* TO-DO ITEM
Rewrite the lines from the one containing "Does any single" through the one containing "Comparing the boxes", replacing "sum" with "total" and changing nothing else. Leave the pictures out of your answer.

* RECORDS FOR THE EXERCISE
----------
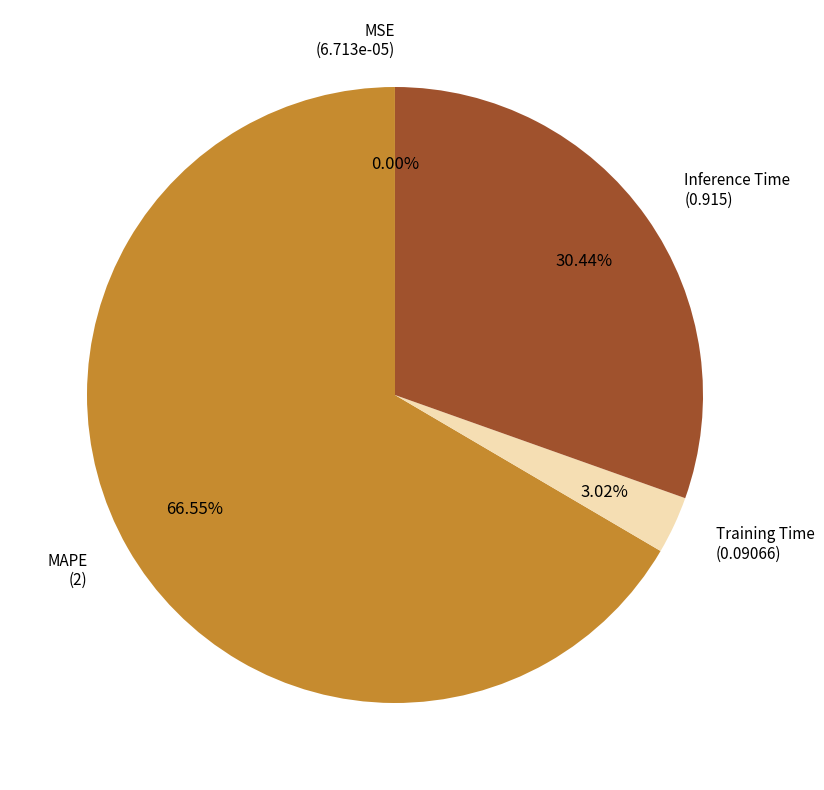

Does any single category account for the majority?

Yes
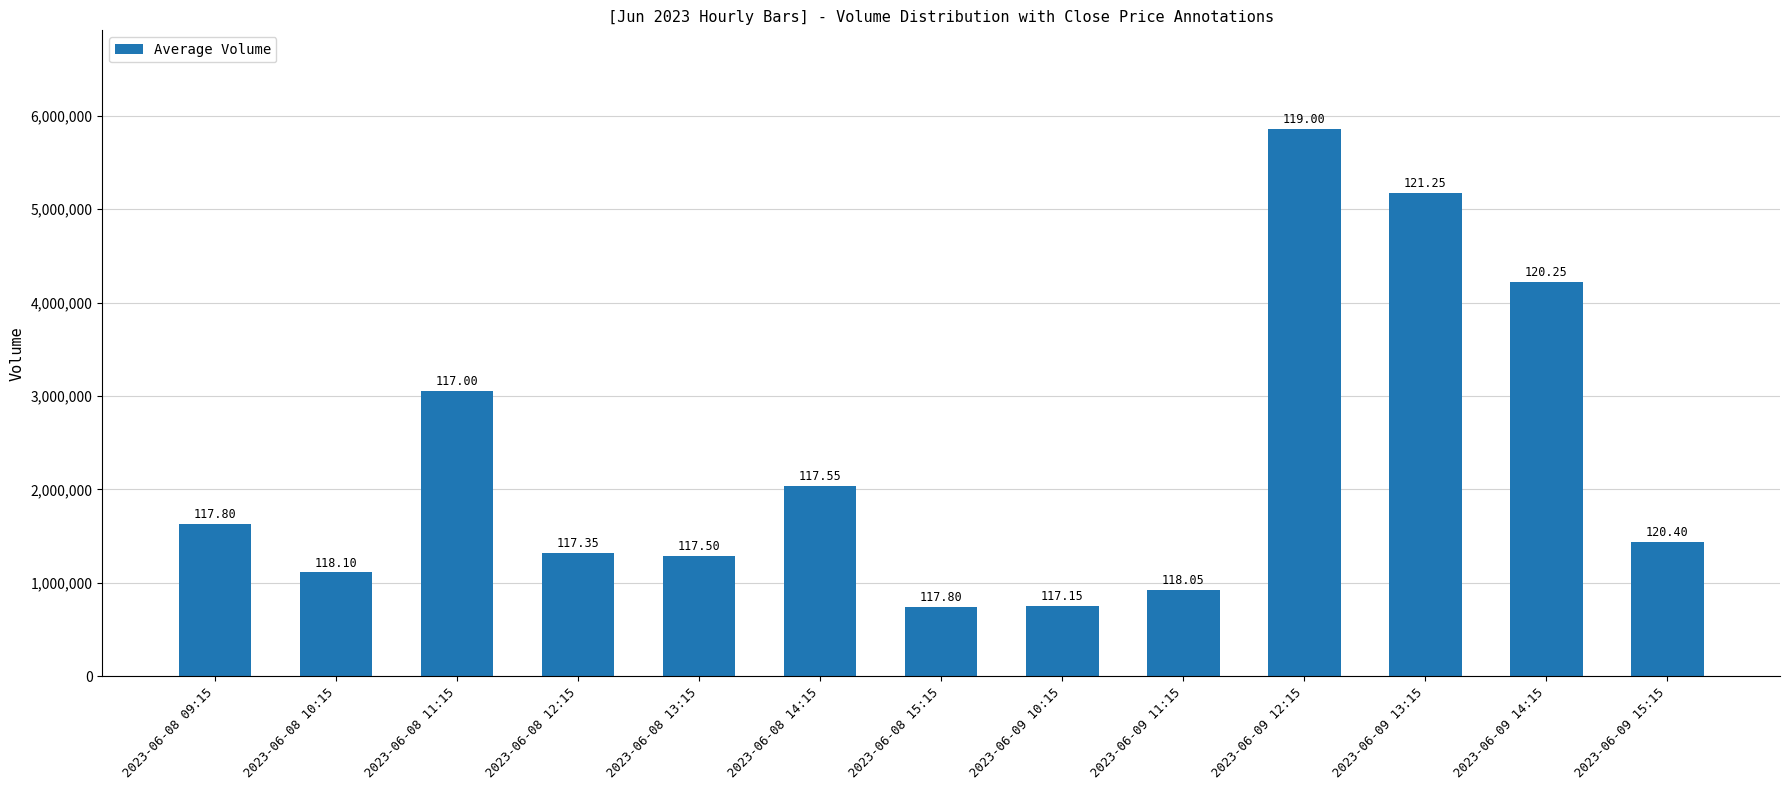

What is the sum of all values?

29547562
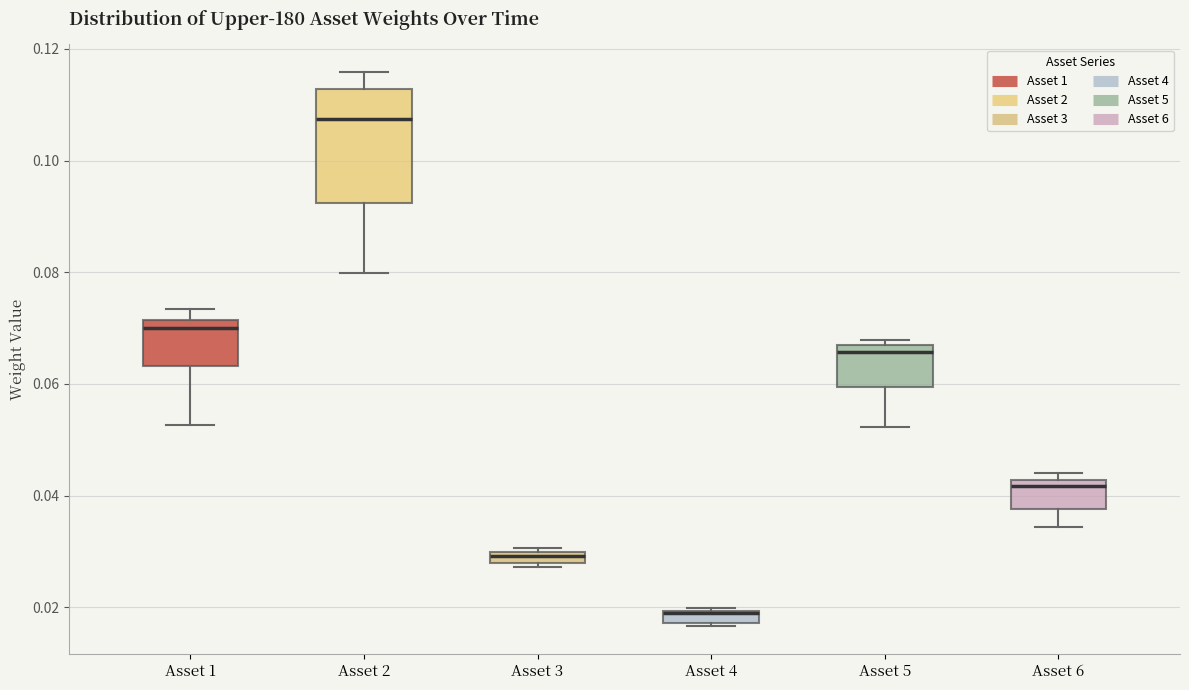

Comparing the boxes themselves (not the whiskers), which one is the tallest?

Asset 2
----------
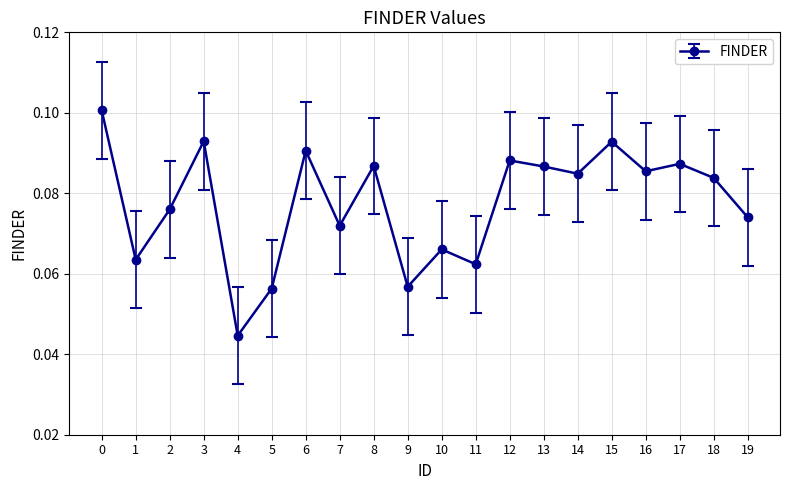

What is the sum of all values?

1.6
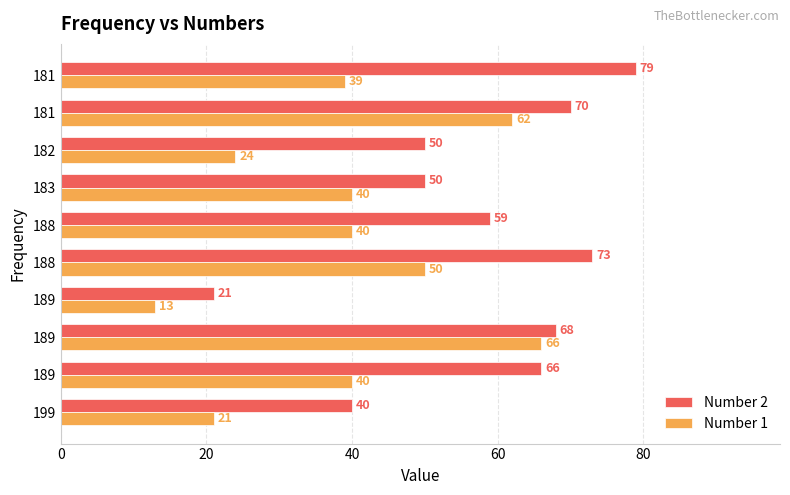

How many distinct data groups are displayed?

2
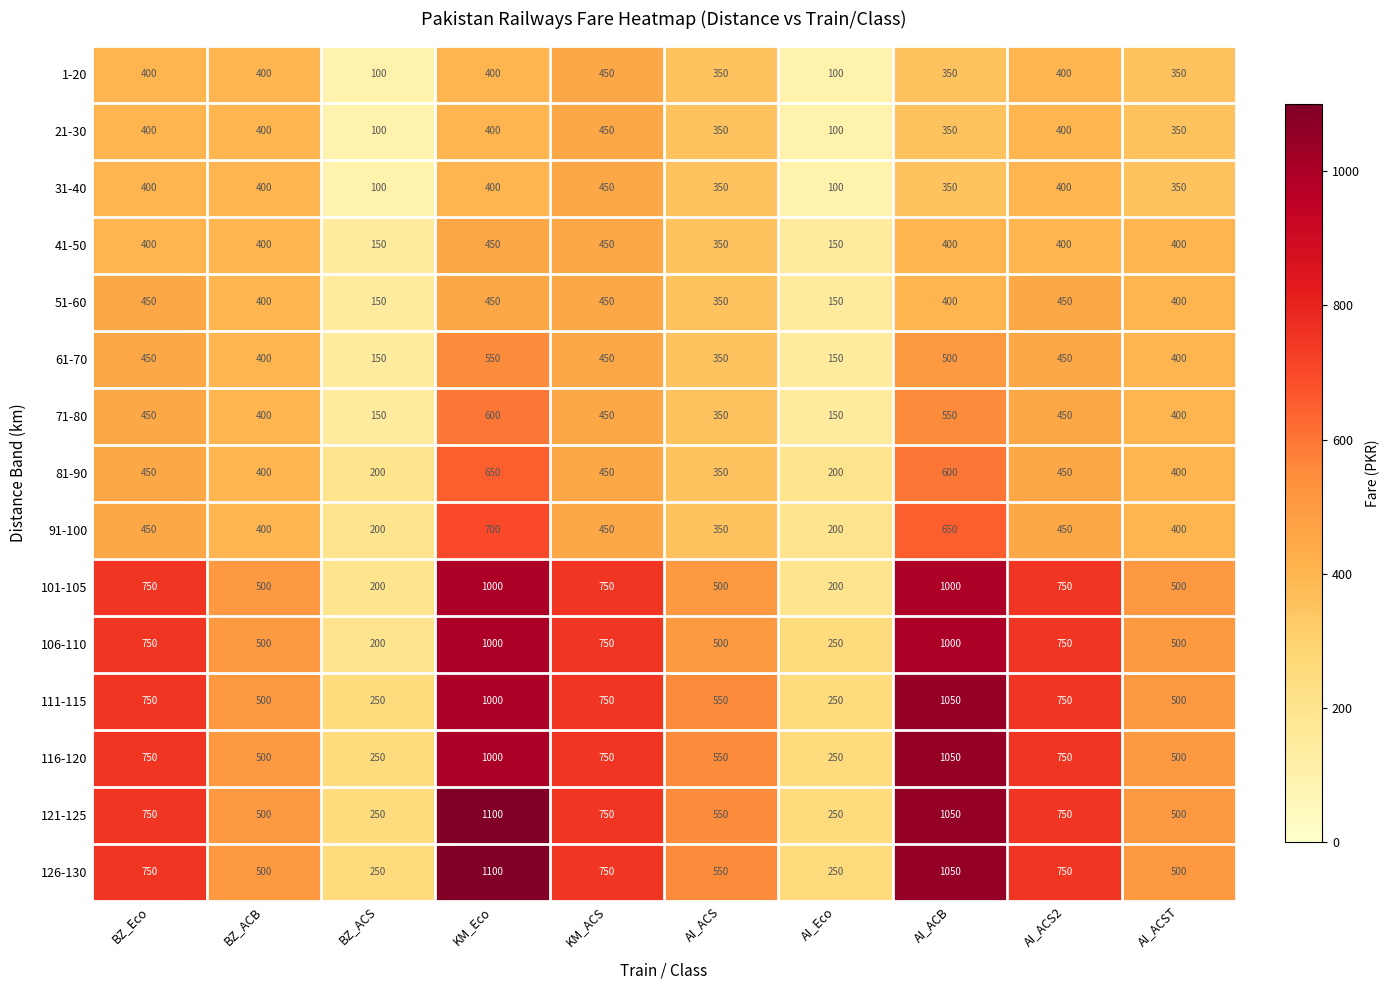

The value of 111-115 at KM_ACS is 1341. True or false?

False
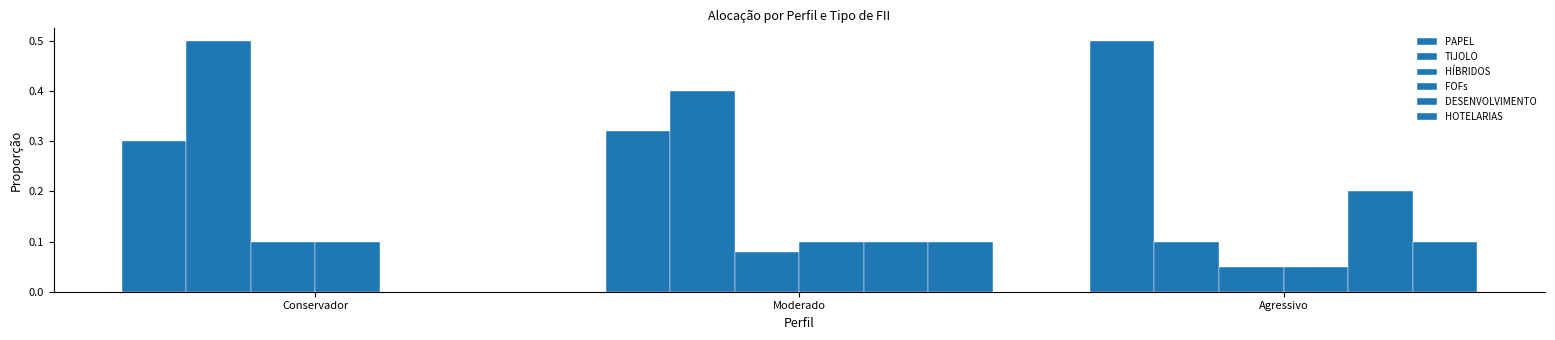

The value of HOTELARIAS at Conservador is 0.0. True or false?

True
----------
* THE COMPLETED TASK
Does any single category account for the majority?

Yes

What is the total of all values?

29547562

Comparing the boxes themselves (not the whiskers), which one is the tallest?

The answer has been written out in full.